The potential is definatly there. Just needs some polishing and tweaking.
It is a major rip and replace to make AdGuard do both DNS and DHCP. It does the DNS fine its just the DHCP that has issues. I just wanted it "simple" and thus make the network management easier as you had additional config to do if OpenWRT was doing DHCP but you could mitigate that by putting the Client data in AdGuard. I figured that by swapping it all to AdGuard that it would remove the extra configuration issues. Regrettably that is not the case. In time improvements will make it possible but i would not recommend using it in this fashion at this time.

By all means use it for DNS blocking but be aware that the DHCP issues are a problem. It also crashes due to out of memory errors. (I suspect that trimming the query logging down to 24hrs may improve things. It takes about a week before things get unstable. A reboot clears things up but that isnt a good fix when you have to rebuild the config as those tmp files are purged)
:edit: i should make this clear that is with the 104 version. I have yet to move to the latest AdGuard release and its possible they have fixed some of the issues.

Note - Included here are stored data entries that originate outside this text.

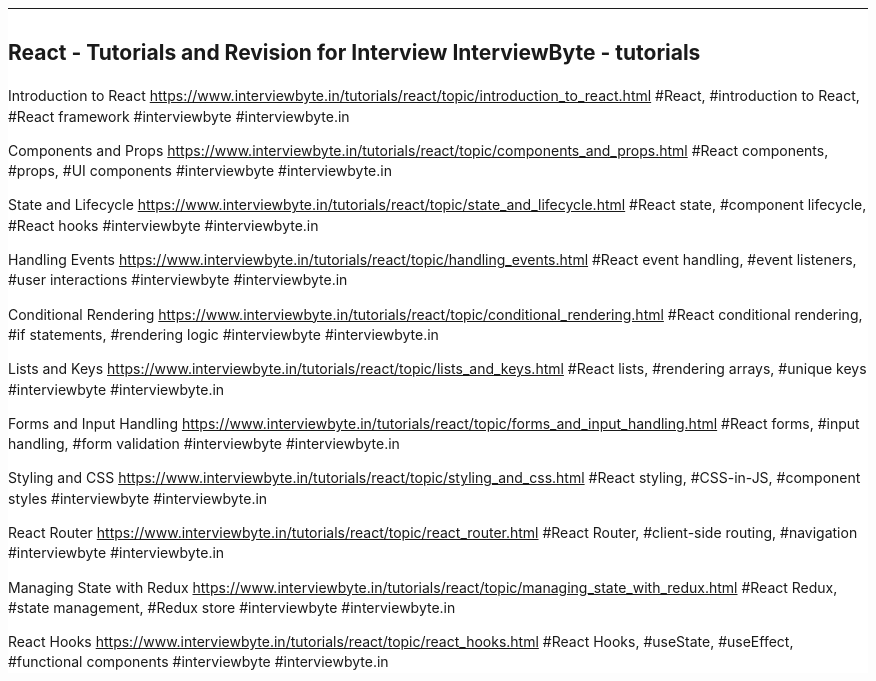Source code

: -------------------------------------------
React - Tutorials and Revision for Interview
InterviewByte - tutorials
-------------------------------------------

Introduction to React
https://www.interviewbyte.in/tutorials/react/topic/introduction_to_react.html
#React, #introduction to React, #React framework
 #interviewbyte #interviewbyte.in 

Components and Props
https://www.interviewbyte.in/tutorials/react/topic/components_and_props.html
#React components, #props, #UI components
 #interviewbyte #interviewbyte.in 

State and Lifecycle
https://www.interviewbyte.in/tutorials/react/topic/state_and_lifecycle.html
#React state, #component lifecycle, #React hooks
 #interviewbyte #interviewbyte.in 

Handling Events
https://www.interviewbyte.in/tutorials/react/topic/handling_events.html
#React event handling, #event listeners, #user interactions
 #interviewbyte #interviewbyte.in 

Conditional Rendering
https://www.interviewbyte.in/tutorials/react/topic/conditional_rendering.html
#React conditional rendering, #if statements, #rendering logic
 #interviewbyte #interviewbyte.in 

Lists and Keys
https://www.interviewbyte.in/tutorials/react/topic/lists_and_keys.html
#React lists, #rendering arrays, #unique keys
 #interviewbyte #interviewbyte.in 

Forms and Input Handling
https://www.interviewbyte.in/tutorials/react/topic/forms_and_input_handling.html
#React forms, #input handling, #form validation
 #interviewbyte #interviewbyte.in 

Styling and CSS
https://www.interviewbyte.in/tutorials/react/topic/styling_and_css.html
#React styling, #CSS-in-JS, #component styles
 #interviewbyte #interviewbyte.in 

React Router
https://www.interviewbyte.in/tutorials/react/topic/react_router.html
#React Router, #client-side routing, #navigation
 #interviewbyte #interviewbyte.in 

Managing State with Redux
https://www.interviewbyte.in/tutorials/react/topic/managing_state_with_redux.html
#React Redux, #state management, #Redux store
 #interviewbyte #interviewbyte.in 

React Hooks
https://www.interviewbyte.in/tutorials/react/topic/react_hooks.html
#React Hooks, #useState, #useEffect, #functional components
 #interviewbyte #interviewbyte.in 
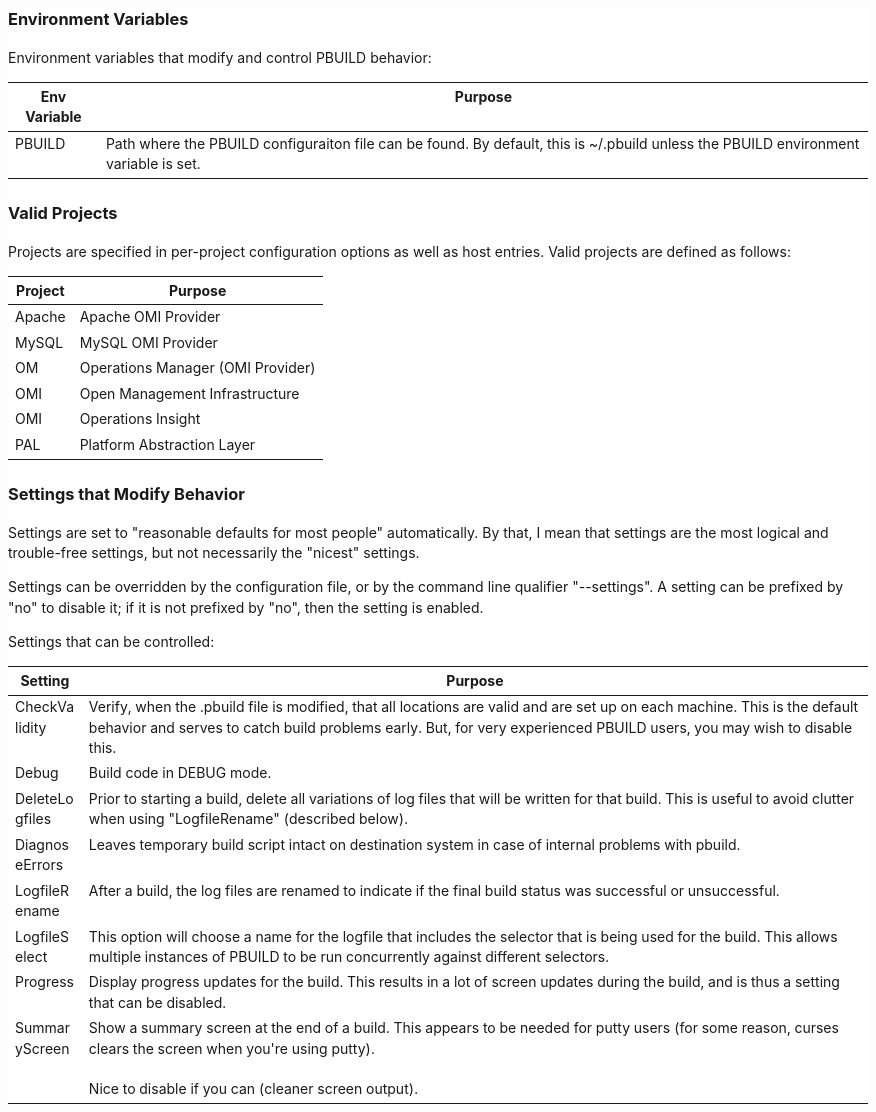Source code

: 
### Environment Variables

Environment variables that modify and control PBUILD behavior:

Env Variable | Purpose
------------ | -------
PBUILD | Path where the PBUILD configuraiton file can be found. By default, this is ~/.pbuild unless the PBUILD environment variable is set.


### Valid Projects

Projects are specified in per-project configuration options as well as host
entries. Valid projects are defined as follows:

Project | Purpose
------- | -------
Apache | Apache OMI Provider
MySQL  | MySQL OMI Provider
OM | Operations Manager (OMI Provider)
OMI | Open Management Infrastructure
OMI | Operations Insight
PAL | Platform Abstraction Layer


### Settings that Modify Behavior

Settings are set to "reasonable defaults for most people" automatically. By
that, I mean that settings are the most logical and trouble-free settings, but
not necessarily the "nicest" settings.

Settings can be overridden by the configuration file, or by the command line
qualifier "--settings". A setting can be prefixed by "no" to disable it; if
it is not prefixed by "no", then the setting is enabled.

Settings that can be controlled:

Setting | Purpose
------- | -------
CheckValidity | Verify, when the .pbuild file is modified, that all locations are valid and are set up on each machine. This is the default behavior and serves to catch build problems early. But, for very experienced PBUILD users, you may wish to disable this.
Debug | Build code in DEBUG mode.
DeleteLogfiles | Prior to starting a build, delete all variations of log files that will be written for that build. This is useful to avoid clutter when using "LogfileRename" (described below).
DiagnoseErrors | Leaves temporary build script intact on destination system in case of internal problems with pbuild.
LogfileRename | After a build, the log files are renamed to indicate if the final build status was successful or unsuccessful.
LogfileSelect | This option will choose a name for the logfile that includes the selector that is being used for the build. This allows multiple instances of PBUILD to be run concurrently against different selectors.
Progress | Display progress updates for the build. This results in a lot of screen updates during the build, and is thus a setting that can be disabled.
SummaryScreen | Show a summary screen at the end of a build. This appears to be needed for putty users (for some reason, curses clears the screen when you're using putty).<br><br>Nice to disable if you can (cleaner screen output).
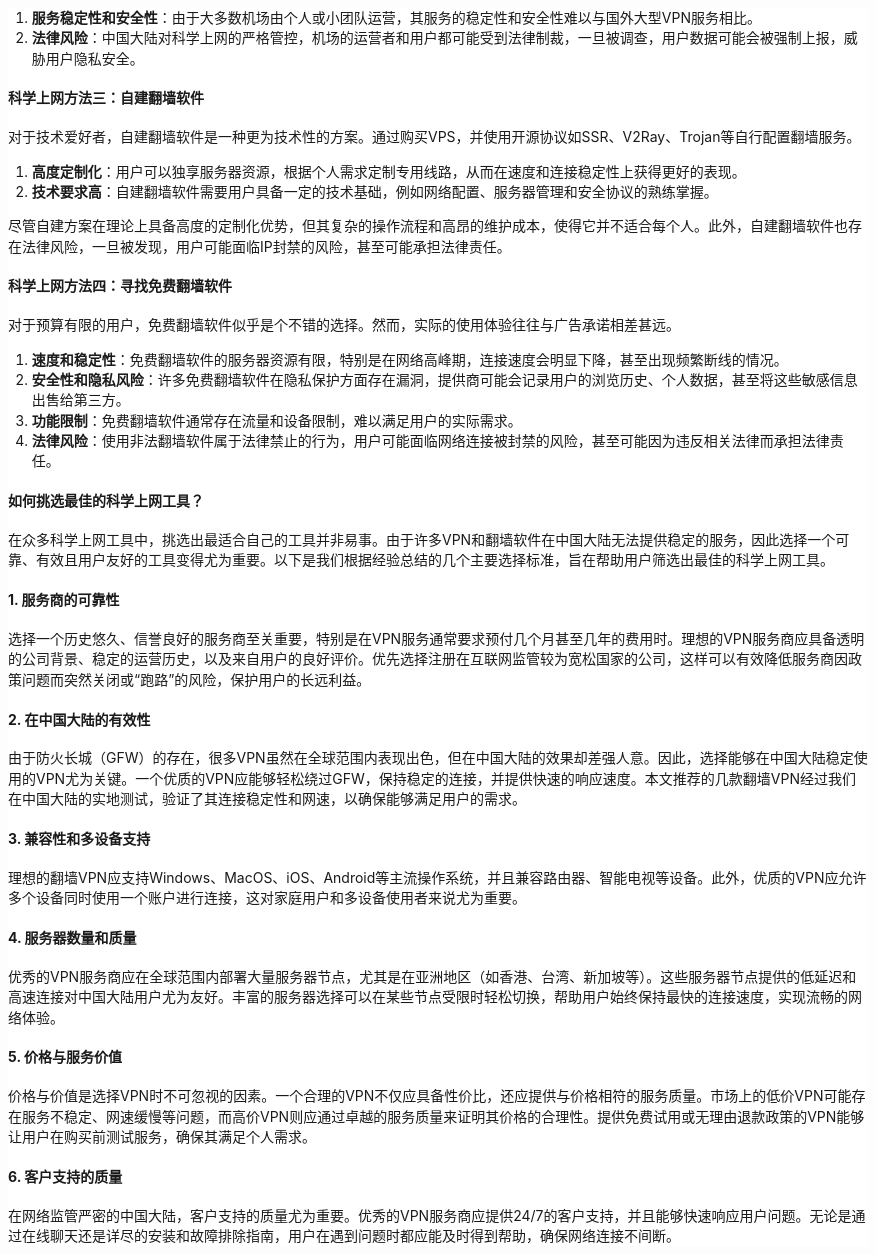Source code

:1. **服务稳定性和安全性**：由于大多数机场由个人或小团队运营，其服务的稳定性和安全性难以与国外大型VPN服务相比。
2. **法律风险**：中国大陆对科学上网的严格管控，机场的运营者和用户都可能受到法律制裁，一旦被调查，用户数据可能会被强制上报，威胁用户隐私安全。

#### 科学上网方法三：自建翻墙软件

对于技术爱好者，自建翻墙软件是一种更为技术性的方案。通过购买VPS，并使用开源协议如SSR、V2Ray、Trojan等自行配置翻墙服务。

1. **高度定制化**：用户可以独享服务器资源，根据个人需求定制专用线路，从而在速度和连接稳定性上获得更好的表现。
2. **技术要求高**：自建翻墙软件需要用户具备一定的技术基础，例如网络配置、服务器管理和安全协议的熟练掌握。

尽管自建方案在理论上具备高度的定制化优势，但其复杂的操作流程和高昂的维护成本，使得它并不适合每个人。此外，自建翻墙软件也存在法律风险，一旦被发现，用户可能面临IP封禁的风险，甚至可能承担法律责任。

#### 科学上网方法四：寻找免费翻墙软件

对于预算有限的用户，免费翻墙软件似乎是个不错的选择。然而，实际的使用体验往往与广告承诺相差甚远。

1. **速度和稳定性**：免费翻墙软件的服务器资源有限，特别是在网络高峰期，连接速度会明显下降，甚至出现频繁断线的情况。
2. **安全性和隐私风险**：许多免费翻墙软件在隐私保护方面存在漏洞，提供商可能会记录用户的浏览历史、个人数据，甚至将这些敏感信息出售给第三方。
3. **功能限制**：免费翻墙软件通常存在流量和设备限制，难以满足用户的实际需求。
4. **法律风险**：使用非法翻墙软件属于法律禁止的行为，用户可能面临网络连接被封禁的风险，甚至可能因为违反相关法律而承担法律责任。

#### 如何挑选最佳的科学上网工具？

在众多科学上网工具中，挑选出最适合自己的工具并非易事。由于许多VPN和翻墙软件在中国大陆无法提供稳定的服务，因此选择一个可靠、有效且用户友好的工具变得尤为重要。以下是我们根据经验总结的几个主要选择标准，旨在帮助用户筛选出最佳的科学上网工具。

#### 1. 服务商的可靠性

选择一个历史悠久、信誉良好的服务商至关重要，特别是在VPN服务通常要求预付几个月甚至几年的费用时。理想的VPN服务商应具备透明的公司背景、稳定的运营历史，以及来自用户的良好评价。优先选择注册在互联网监管较为宽松国家的公司，这样可以有效降低服务商因政策问题而突然关闭或“跑路”的风险，保护用户的长远利益。

#### 2. 在中国大陆的有效性

由于防火长城（GFW）的存在，很多VPN虽然在全球范围内表现出色，但在中国大陆的效果却差强人意。因此，选择能够在中国大陆稳定使用的VPN尤为关键。一个优质的VPN应能够轻松绕过GFW，保持稳定的连接，并提供快速的响应速度。本文推荐的几款翻墙VPN经过我们在中国大陆的实地测试，验证了其连接稳定性和网速，以确保能够满足用户的需求。

#### 3. 兼容性和多设备支持

理想的翻墙VPN应支持Windows、MacOS、iOS、Android等主流操作系统，并且兼容路由器、智能电视等设备。此外，优质的VPN应允许多个设备同时使用一个账户进行连接，这对家庭用户和多设备使用者来说尤为重要。

#### 4. 服务器数量和质量

优秀的VPN服务商应在全球范围内部署大量服务器节点，尤其是在亚洲地区（如香港、台湾、新加坡等）。这些服务器节点提供的低延迟和高速连接对中国大陆用户尤为友好。丰富的服务器选择可以在某些节点受限时轻松切换，帮助用户始终保持最快的连接速度，实现流畅的网络体验。

#### 5. 价格与服务价值

价格与价值是选择VPN时不可忽视的因素。一个合理的VPN不仅应具备性价比，还应提供与价格相符的服务质量。市场上的低价VPN可能存在服务不稳定、网速缓慢等问题，而高价VPN则应通过卓越的服务质量来证明其价格的合理性。提供免费试用或无理由退款政策的VPN能够让用户在购买前测试服务，确保其满足个人需求。

#### 6. 客户支持的质量

在网络监管严密的中国大陆，客户支持的质量尤为重要。优秀的VPN服务商应提供24/7的客户支持，并且能够快速响应用户问题。无论是通过在线聊天还是详尽的安装和故障排除指南，用户在遇到问题时都应能及时得到帮助，确保网络连接不间断。
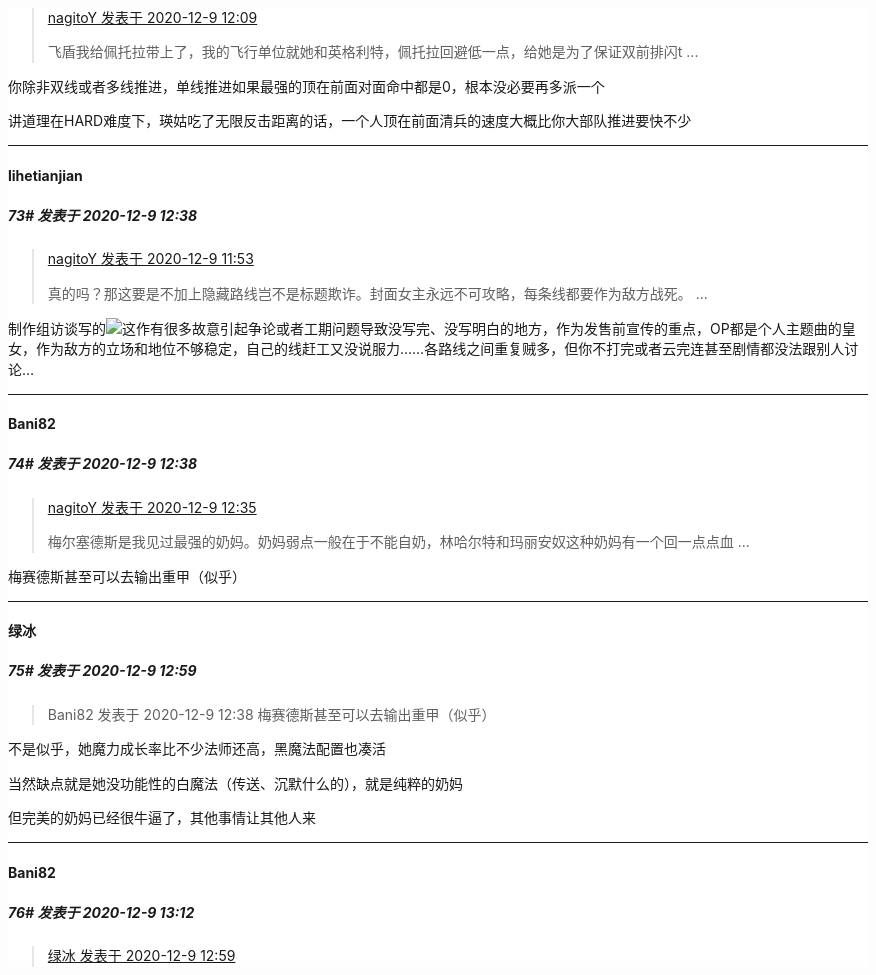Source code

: 
<blockquote><a href="httphttps://bbs.saraba1st.com/2b/forum.php?mod=redirect&amp;goto=findpost&amp;pid=49659258&amp;ptid=1976248" target="_blank">nagitoY 发表于 2020-12-9 12:09</a>

飞盾我给佩托拉带上了，我的飞行单位就她和英格利特，佩托拉回避低一点，给她是为了保证双前排闪t ...</blockquote>
你除非双线或者多线推进，单线推进如果最强的顶在前面对面命中都是0，根本没必要再多派一个

讲道理在HARD难度下，瑛姑吃了无限反击距离的话，一个人顶在前面清兵的速度大概比你大部队推进要快不少


-----

####  lihetianjian  
##### 73#       发表于 2020-12-9 12:38


<blockquote><a href="httphttps://bbs.saraba1st.com/2b/forum.php?mod=redirect&amp;goto=findpost&amp;pid=49659022&amp;ptid=1976248" target="_blank">nagitoY 发表于 2020-12-9 11:53</a>

真的吗？那这要是不加上隐藏路线岂不是标题欺诈。封面女主永远不可攻略，每条线都要作为敌方战死。 ...</blockquote>
制作组访谈写的<img src="https://static.saraba1st.com/image/smiley/face2017/117.png" referrerpolicy="no-referrer">这作有很多故意引起争论或者工期问题导致没写完、没写明白的地方，作为发售前宣传的重点，OP都是个人主题曲的皇女，作为敌方的立场和地位不够稳定，自己的线赶工又没说服力……各路线之间重复贼多，但你不打完或者云完连甚至剧情都没法跟别人讨论…


-----

####  Bani82  
##### 74#       发表于 2020-12-9 12:38


<blockquote><a href="httphttps://bbs.saraba1st.com/2b/forum.php?mod=redirect&amp;goto=findpost&amp;pid=49659605&amp;ptid=1976248" target="_blank">nagitoY 发表于 2020-12-9 12:35</a>

梅尔塞德斯是我见过最强的奶妈。奶妈弱点一般在于不能自奶，林哈尔特和玛丽安奴这种奶妈有一个回一点点血 ...</blockquote>
梅赛德斯甚至可以去输出重甲（似乎）


-----

####  绿冰  
##### 75#       发表于 2020-12-9 12:59


<blockquote>Bani82 发表于 2020-12-9 12:38
梅赛德斯甚至可以去输出重甲（似乎）</blockquote>
不是似乎，她魔力成长率比不少法师还高，黑魔法配置也凑活

当然缺点就是她没功能性的白魔法（传送、沉默什么的），就是纯粹的奶妈

但完美的奶妈已经很牛逼了，其他事情让其他人来


-----

####  Bani82  
##### 76#       发表于 2020-12-9 13:12


<blockquote><a href="httphttps://bbs.saraba1st.com/2b/forum.php?mod=redirect&amp;goto=findpost&amp;pid=49659924&amp;ptid=1976248" target="_blank">绿冰 发表于 2020-12-9 12:59</a>
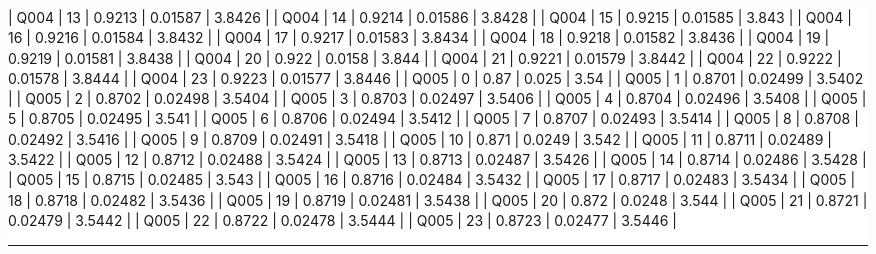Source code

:| Q004    |      13 |      0.9213 |       0.01587 |         3.8426 |
| Q004    |      14 |      0.9214 |       0.01586 |         3.8428 |
| Q004    |      15 |      0.9215 |       0.01585 |         3.843  |
| Q004    |      16 |      0.9216 |       0.01584 |         3.8432 |
| Q004    |      17 |      0.9217 |       0.01583 |         3.8434 |
| Q004    |      18 |      0.9218 |       0.01582 |         3.8436 |
| Q004    |      19 |      0.9219 |       0.01581 |         3.8438 |
| Q004    |      20 |      0.922  |       0.0158  |         3.844  |
| Q004    |      21 |      0.9221 |       0.01579 |         3.8442 |
| Q004    |      22 |      0.9222 |       0.01578 |         3.8444 |
| Q004    |      23 |      0.9223 |       0.01577 |         3.8446 |
| Q005    |       0 |      0.87   |       0.025   |         3.54   |
| Q005    |       1 |      0.8701 |       0.02499 |         3.5402 |
| Q005    |       2 |      0.8702 |       0.02498 |         3.5404 |
| Q005    |       3 |      0.8703 |       0.02497 |         3.5406 |
| Q005    |       4 |      0.8704 |       0.02496 |         3.5408 |
| Q005    |       5 |      0.8705 |       0.02495 |         3.541  |
| Q005    |       6 |      0.8706 |       0.02494 |         3.5412 |
| Q005    |       7 |      0.8707 |       0.02493 |         3.5414 |
| Q005    |       8 |      0.8708 |       0.02492 |         3.5416 |
| Q005    |       9 |      0.8709 |       0.02491 |         3.5418 |
| Q005    |      10 |      0.871  |       0.0249  |         3.542  |
| Q005    |      11 |      0.8711 |       0.02489 |         3.5422 |
| Q005    |      12 |      0.8712 |       0.02488 |         3.5424 |
| Q005    |      13 |      0.8713 |       0.02487 |         3.5426 |
| Q005    |      14 |      0.8714 |       0.02486 |         3.5428 |
| Q005    |      15 |      0.8715 |       0.02485 |         3.543  |
| Q005    |      16 |      0.8716 |       0.02484 |         3.5432 |
| Q005    |      17 |      0.8717 |       0.02483 |         3.5434 |
| Q005    |      18 |      0.8718 |       0.02482 |         3.5436 |
| Q005    |      19 |      0.8719 |       0.02481 |         3.5438 |
| Q005    |      20 |      0.872  |       0.0248  |         3.544  |
| Q005    |      21 |      0.8721 |       0.02479 |         3.5442 |
| Q005    |      22 |      0.8722 |       0.02478 |         3.5444 |
| Q005    |      23 |      0.8723 |       0.02477 |         3.5446 |

---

Plzz Help me I have same problem, and I spent 3 days but couldn't find a fix. Plzzz Help I really tired.

(:edit: I didnt realise TheHellSite had his issue solved. Edited to remove him)

@khang.nguyenan6868 How did you install Adguard? Are you using the opkg install or did you install via the script on the adguard page? Do you have the ca-certificates or ca-bundles installed?

What does wget 'https://dns.google/' return when you try from an SSH shell?

wget 'https://dns.google/'
Downloading 'https://dns.google/'
Connecting to 8.8.8.8:443
Writing to 'index.html'

Download completed (1383 bytes)

I installed on the operating system openwrt 19, I download sure from https://github.com/AdguardTeam/AdGuardHome/releases/tag/v0.107.0-b.4
then I used Winscp to copy the file to my Pi 3, and I proceeded to extract and run, before that I followed the instructions https://forum.openwrt.org/t/howto-running-adguard-home -on-openwrt/51678, when i log in i get the error


and when i add the purge feature i get this error.
2

i know i'm missing some certificate, but i tried to find a fix from google but i can't.Can you help me?

Thank you and very much appreciated

wait. So you have openwrt running on your router and want Adguard running on your pi?

Just run their install script on your Pi. Not on your router. Then u will just need to point your router DNS at the newly setup Adguard on your Pi.

But if your router is powerful enough you may be able to run Adguard directly on your router.